_PROBLEM_:
Transcribe the line holding "Chính sách bảo mật" together with every line after it, through the end of the records, exactly and with no pictures.

_DATASET EXCERPTS_:
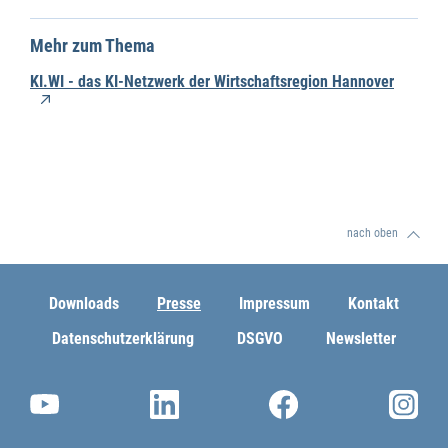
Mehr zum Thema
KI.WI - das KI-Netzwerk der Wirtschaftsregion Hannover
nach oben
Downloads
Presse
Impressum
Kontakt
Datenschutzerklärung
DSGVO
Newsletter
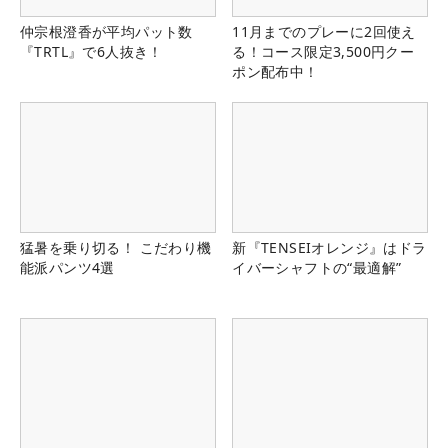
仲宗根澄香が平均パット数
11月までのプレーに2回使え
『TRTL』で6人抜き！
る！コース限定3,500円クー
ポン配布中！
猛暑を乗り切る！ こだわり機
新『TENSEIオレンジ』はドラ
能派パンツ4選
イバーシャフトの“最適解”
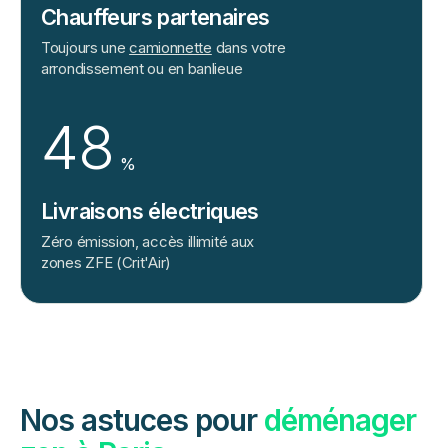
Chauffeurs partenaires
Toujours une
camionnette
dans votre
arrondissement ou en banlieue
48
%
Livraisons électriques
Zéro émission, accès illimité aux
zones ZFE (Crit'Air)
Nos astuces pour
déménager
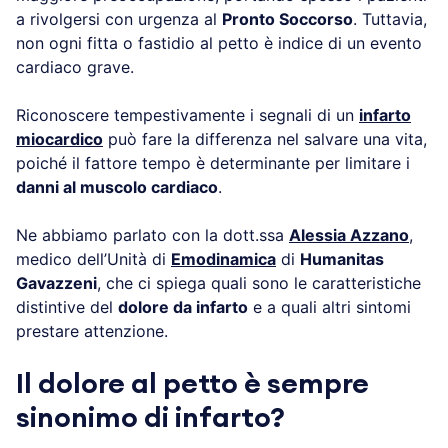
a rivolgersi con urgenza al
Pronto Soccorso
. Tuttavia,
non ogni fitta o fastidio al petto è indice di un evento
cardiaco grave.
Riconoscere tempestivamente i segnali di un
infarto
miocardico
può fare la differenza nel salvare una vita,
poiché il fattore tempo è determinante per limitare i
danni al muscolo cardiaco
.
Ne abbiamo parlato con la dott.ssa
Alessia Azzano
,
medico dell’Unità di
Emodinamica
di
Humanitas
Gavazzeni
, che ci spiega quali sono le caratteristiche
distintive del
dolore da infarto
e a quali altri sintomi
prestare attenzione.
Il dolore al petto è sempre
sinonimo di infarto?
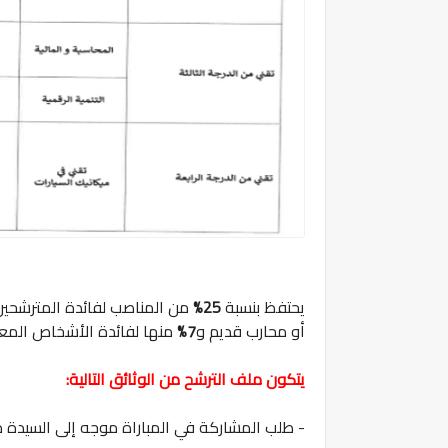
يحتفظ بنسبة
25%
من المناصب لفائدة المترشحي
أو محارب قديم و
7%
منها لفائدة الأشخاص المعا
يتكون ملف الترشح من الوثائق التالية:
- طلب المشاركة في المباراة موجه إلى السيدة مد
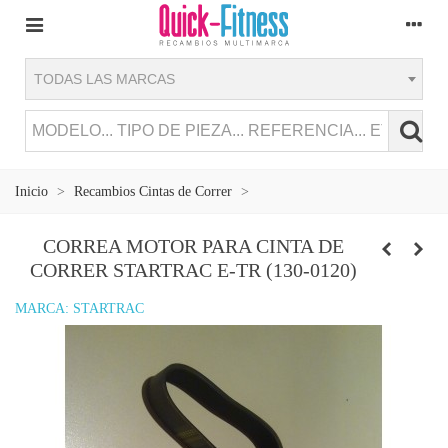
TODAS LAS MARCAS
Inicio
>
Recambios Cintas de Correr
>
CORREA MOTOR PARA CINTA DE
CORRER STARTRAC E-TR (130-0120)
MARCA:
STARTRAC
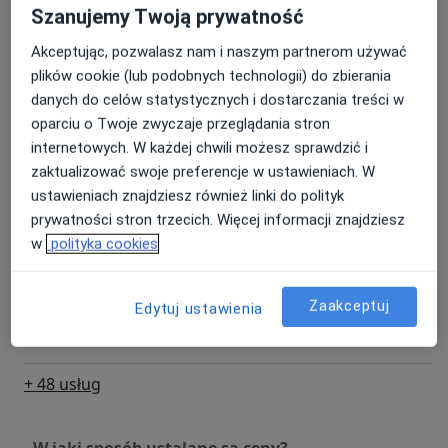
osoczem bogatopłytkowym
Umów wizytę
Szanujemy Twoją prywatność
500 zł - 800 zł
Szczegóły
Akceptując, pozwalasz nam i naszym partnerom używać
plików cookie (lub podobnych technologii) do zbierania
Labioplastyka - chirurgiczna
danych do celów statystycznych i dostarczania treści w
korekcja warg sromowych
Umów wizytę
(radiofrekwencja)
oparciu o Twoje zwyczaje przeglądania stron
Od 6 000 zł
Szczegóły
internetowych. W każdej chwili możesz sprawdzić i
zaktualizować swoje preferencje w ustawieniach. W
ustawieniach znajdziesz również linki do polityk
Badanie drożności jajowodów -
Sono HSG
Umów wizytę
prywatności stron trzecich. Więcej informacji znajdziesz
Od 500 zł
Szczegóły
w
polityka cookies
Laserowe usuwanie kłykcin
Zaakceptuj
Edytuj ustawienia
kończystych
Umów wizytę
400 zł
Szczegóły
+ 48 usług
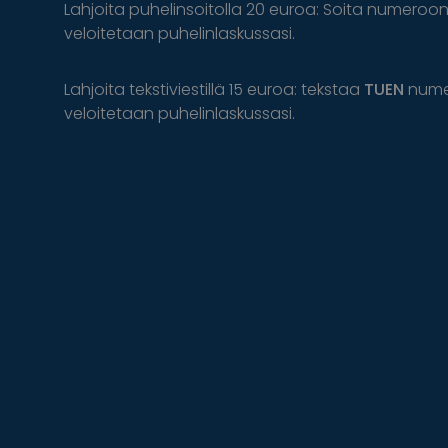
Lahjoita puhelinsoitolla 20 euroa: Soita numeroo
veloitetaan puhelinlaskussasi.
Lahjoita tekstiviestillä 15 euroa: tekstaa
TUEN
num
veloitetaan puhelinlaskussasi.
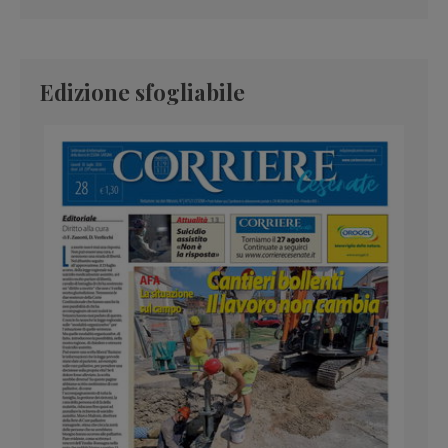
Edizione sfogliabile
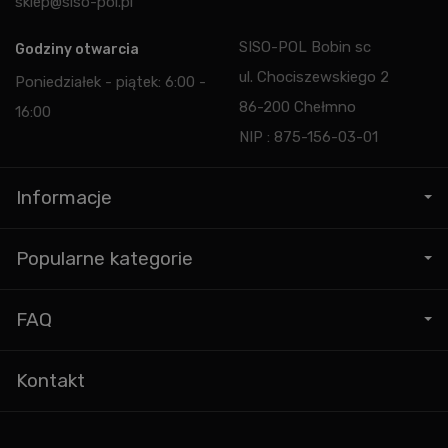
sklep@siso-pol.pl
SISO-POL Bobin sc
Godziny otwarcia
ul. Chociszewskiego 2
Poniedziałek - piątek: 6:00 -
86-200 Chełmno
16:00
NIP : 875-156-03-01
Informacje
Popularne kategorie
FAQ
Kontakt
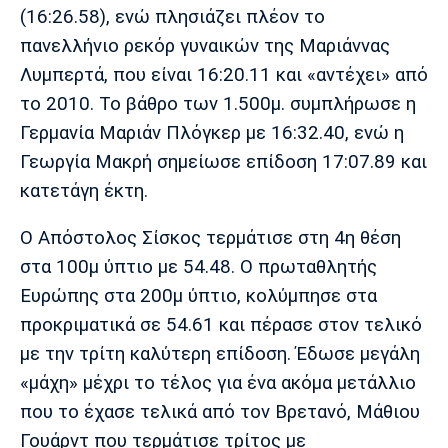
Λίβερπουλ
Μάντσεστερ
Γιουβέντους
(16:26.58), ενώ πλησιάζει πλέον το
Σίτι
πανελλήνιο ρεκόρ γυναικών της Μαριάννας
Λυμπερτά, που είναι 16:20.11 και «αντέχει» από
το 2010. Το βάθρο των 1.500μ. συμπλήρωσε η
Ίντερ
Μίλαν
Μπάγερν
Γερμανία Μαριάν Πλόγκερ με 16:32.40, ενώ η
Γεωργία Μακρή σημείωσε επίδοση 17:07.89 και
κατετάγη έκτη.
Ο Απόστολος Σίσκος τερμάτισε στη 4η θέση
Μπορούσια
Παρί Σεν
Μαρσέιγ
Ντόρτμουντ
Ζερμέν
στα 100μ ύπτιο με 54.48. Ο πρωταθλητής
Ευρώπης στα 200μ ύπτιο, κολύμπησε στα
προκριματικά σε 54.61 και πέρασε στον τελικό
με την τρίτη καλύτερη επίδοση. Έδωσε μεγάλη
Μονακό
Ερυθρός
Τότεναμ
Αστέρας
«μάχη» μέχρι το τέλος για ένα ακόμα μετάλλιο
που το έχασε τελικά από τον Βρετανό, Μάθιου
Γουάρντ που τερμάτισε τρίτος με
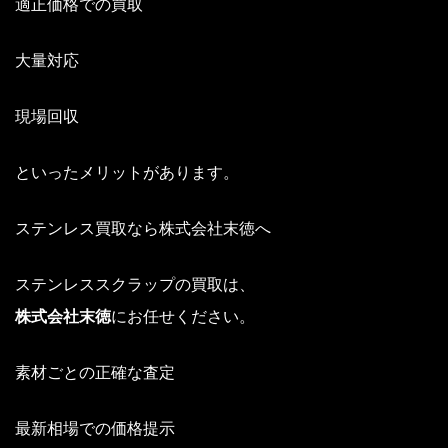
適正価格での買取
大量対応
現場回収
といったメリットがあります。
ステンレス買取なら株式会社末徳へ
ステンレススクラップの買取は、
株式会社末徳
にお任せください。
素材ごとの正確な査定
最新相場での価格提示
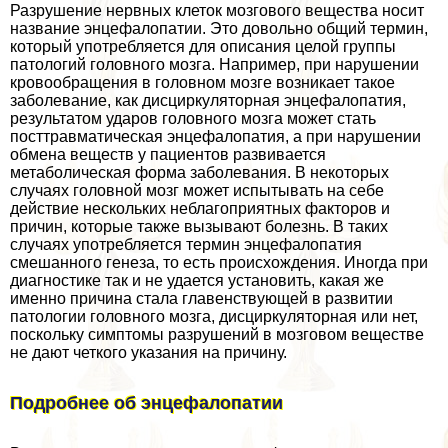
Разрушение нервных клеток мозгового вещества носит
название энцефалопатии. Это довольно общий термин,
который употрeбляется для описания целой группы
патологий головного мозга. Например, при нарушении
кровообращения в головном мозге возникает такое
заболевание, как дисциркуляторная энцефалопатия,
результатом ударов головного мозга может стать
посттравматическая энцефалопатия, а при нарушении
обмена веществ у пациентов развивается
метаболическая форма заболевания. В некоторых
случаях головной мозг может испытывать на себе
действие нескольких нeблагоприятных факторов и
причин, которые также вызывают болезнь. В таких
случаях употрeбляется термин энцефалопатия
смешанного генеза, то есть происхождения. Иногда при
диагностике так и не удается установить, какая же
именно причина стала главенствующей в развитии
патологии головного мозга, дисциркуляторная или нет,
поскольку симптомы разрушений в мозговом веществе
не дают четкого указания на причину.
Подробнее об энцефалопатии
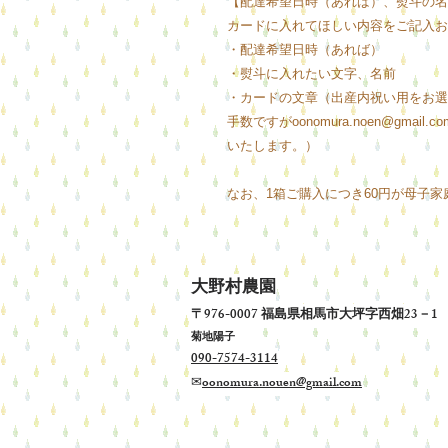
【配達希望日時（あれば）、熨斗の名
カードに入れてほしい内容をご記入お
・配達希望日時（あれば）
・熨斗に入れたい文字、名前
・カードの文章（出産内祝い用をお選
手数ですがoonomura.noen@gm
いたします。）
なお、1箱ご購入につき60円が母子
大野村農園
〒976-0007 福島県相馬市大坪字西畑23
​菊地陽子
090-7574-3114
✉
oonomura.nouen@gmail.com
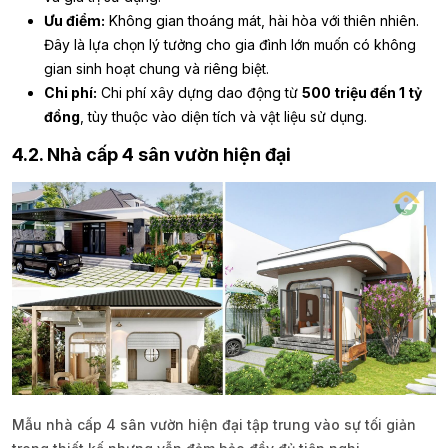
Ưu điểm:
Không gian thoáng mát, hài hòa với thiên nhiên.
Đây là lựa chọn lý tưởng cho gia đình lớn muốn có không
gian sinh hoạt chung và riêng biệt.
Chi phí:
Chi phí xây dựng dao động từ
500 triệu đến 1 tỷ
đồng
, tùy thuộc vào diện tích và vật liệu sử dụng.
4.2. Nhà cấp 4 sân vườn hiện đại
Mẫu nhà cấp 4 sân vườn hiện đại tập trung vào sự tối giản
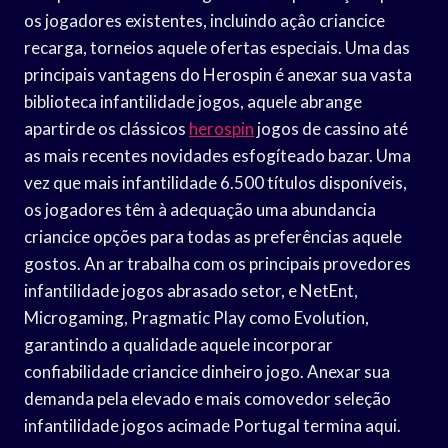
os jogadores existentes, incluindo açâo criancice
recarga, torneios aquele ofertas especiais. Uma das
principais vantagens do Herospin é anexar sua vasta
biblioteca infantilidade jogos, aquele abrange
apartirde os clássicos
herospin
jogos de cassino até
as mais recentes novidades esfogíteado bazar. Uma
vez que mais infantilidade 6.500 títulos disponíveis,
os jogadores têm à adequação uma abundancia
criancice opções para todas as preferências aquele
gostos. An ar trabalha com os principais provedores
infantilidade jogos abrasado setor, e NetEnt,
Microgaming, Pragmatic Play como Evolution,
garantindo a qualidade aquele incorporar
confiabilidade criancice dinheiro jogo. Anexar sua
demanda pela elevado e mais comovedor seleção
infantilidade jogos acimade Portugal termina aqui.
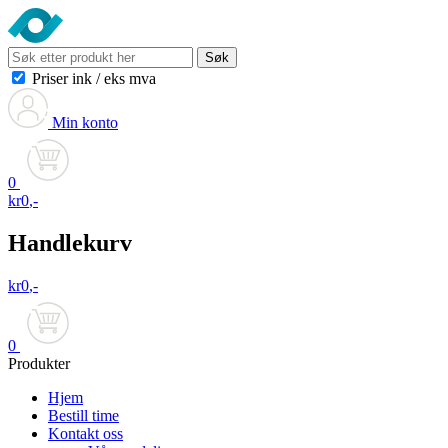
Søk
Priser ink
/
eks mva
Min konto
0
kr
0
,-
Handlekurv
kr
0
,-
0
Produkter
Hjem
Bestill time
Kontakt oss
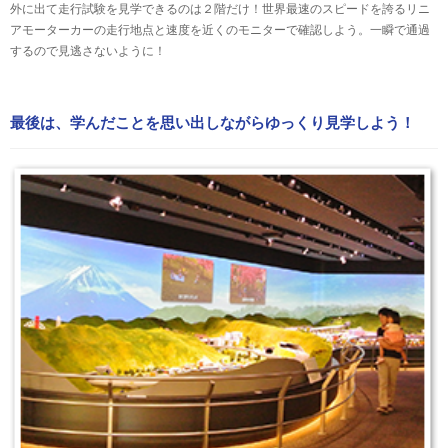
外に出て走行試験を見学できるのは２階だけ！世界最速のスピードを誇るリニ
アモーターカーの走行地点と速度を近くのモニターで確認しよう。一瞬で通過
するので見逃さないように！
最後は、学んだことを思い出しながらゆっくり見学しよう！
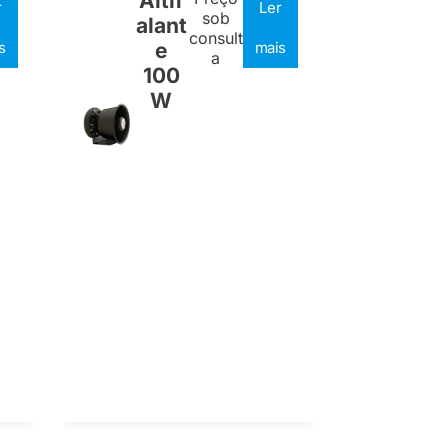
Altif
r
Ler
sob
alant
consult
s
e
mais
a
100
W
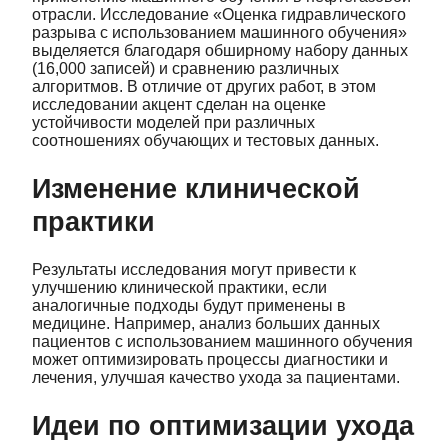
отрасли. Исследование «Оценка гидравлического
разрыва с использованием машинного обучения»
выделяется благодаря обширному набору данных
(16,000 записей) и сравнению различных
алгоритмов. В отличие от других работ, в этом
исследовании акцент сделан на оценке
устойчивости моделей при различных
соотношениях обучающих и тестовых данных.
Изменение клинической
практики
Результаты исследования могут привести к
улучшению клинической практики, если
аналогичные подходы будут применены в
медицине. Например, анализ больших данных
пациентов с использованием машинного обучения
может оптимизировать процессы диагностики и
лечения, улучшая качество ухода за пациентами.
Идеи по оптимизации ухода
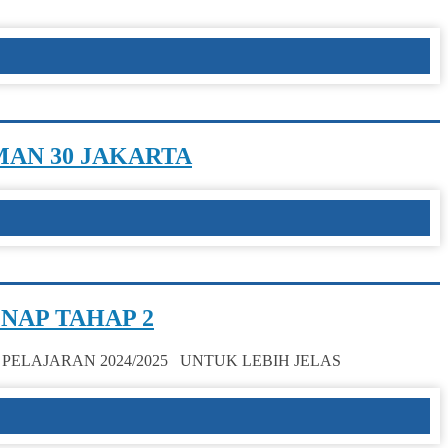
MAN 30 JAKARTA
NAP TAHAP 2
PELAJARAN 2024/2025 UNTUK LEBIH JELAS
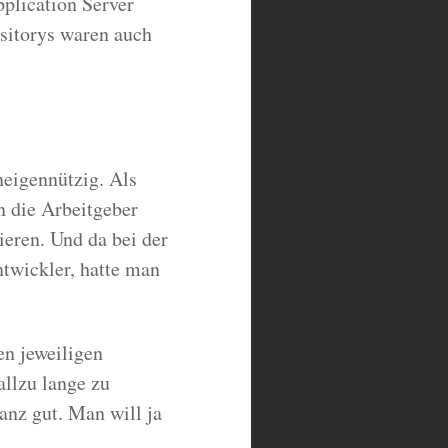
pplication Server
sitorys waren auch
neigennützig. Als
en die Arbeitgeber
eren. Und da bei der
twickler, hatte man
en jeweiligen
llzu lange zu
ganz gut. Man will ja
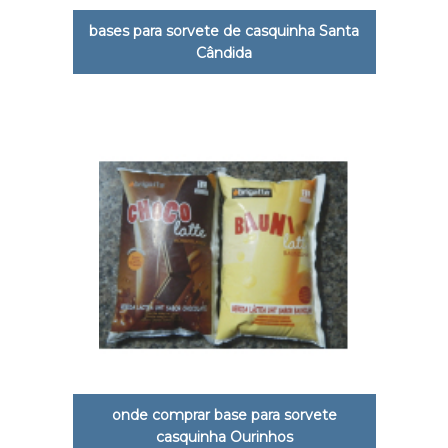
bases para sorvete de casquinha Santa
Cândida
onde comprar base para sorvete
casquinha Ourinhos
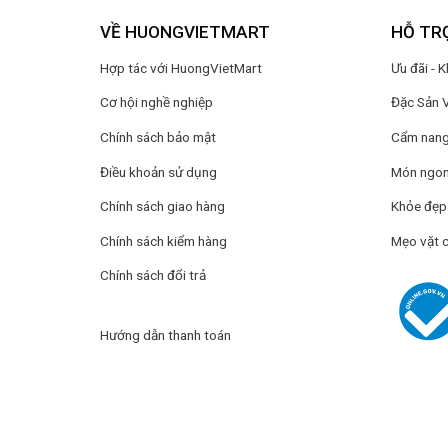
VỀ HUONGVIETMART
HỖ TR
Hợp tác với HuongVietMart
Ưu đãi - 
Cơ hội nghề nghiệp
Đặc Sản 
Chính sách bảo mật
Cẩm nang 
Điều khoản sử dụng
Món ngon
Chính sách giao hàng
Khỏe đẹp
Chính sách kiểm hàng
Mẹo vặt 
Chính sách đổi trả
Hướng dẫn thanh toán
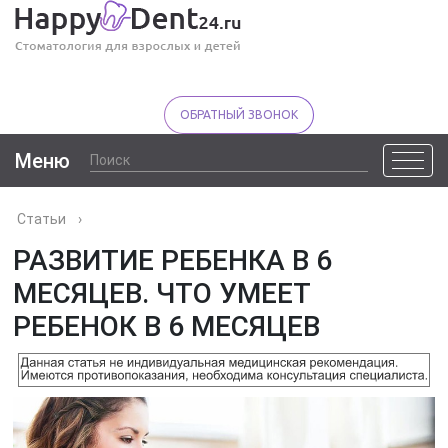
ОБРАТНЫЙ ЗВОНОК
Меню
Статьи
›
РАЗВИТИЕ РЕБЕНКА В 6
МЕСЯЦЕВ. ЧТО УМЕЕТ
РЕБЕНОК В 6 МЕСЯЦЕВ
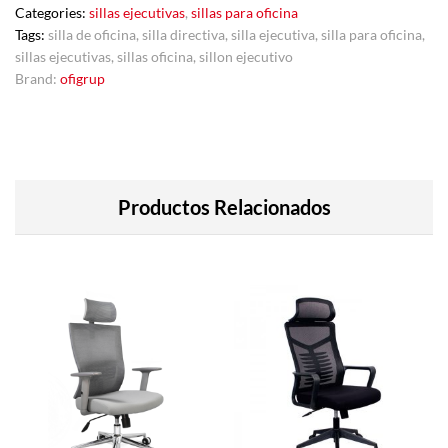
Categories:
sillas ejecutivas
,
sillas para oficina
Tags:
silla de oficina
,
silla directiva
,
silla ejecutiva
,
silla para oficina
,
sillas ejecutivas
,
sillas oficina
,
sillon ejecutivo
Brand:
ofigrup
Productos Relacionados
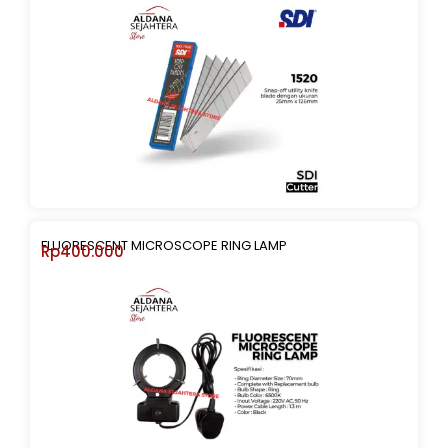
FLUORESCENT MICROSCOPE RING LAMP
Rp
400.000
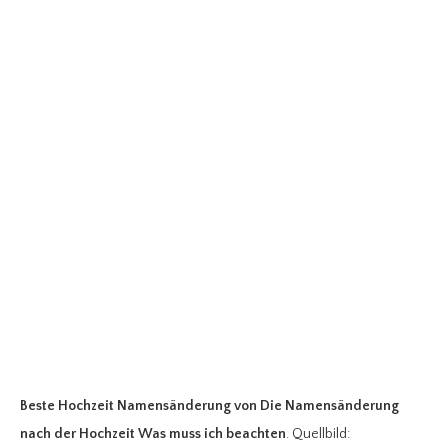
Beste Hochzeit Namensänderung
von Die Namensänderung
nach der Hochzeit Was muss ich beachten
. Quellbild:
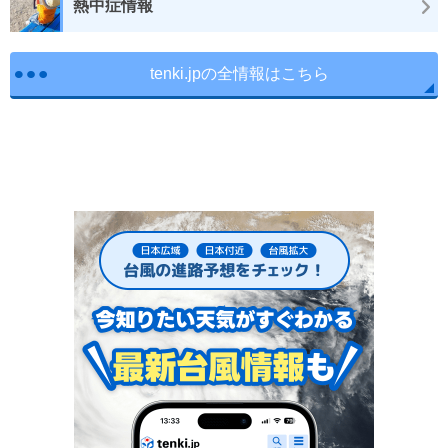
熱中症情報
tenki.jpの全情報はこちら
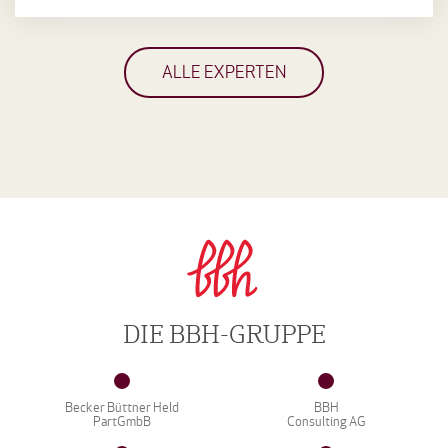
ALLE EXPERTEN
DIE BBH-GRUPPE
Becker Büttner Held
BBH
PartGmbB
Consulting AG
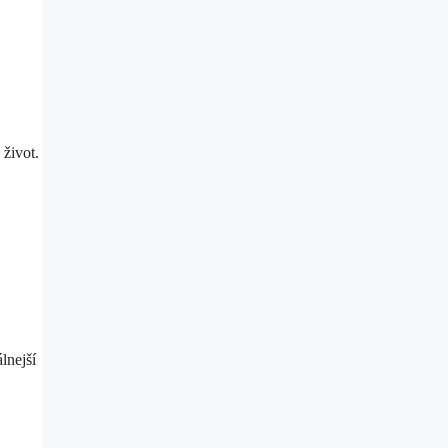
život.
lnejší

_ANSWER SPACE_:
Chính sách bảo mật
Cẩm nang 
Điều khoản sử dụng
Món ngon
Chính sách giao hàng
Khỏe đẹp
Chính sách kiểm hàng
Mẹo vặt 
Chính sách đổi trả
Hướng dẫn thanh toán
ОБРАТНЫЙ ЗВОНОК
Меню
Статьи
›
РАЗВИТИЕ РЕБЕНКА В 6
МЕСЯЦЕВ. ЧТО УМЕЕТ
РЕБЕНОК В 6 МЕСЯЦЕВ
Categories:
sillas ejecutivas
,
sillas para oficina
Tags:
silla de oficina
,
silla directiva
,
silla ejecutiva
,
silla para oficina
,
sillas ejecutivas
,
sillas oficina
,
sillon ejecutivo
Brand:
ofigrup
Productos Relacionados
FLUORESCENT MICROSCOPE RING LAMP
Rp
400.000
Beste Hochzeit Namensänderung
von Die Namensänderung
nach der Hochzeit Was muss ich beachten
. Quellbild:
熱中症情報
tenki.jpの全情報はこちら
ALLE EXPERTEN
DIE BBH-GRUPPE
Becker Büttner Held
BBH
PartGmbB
Consulting AG
život.
lnejší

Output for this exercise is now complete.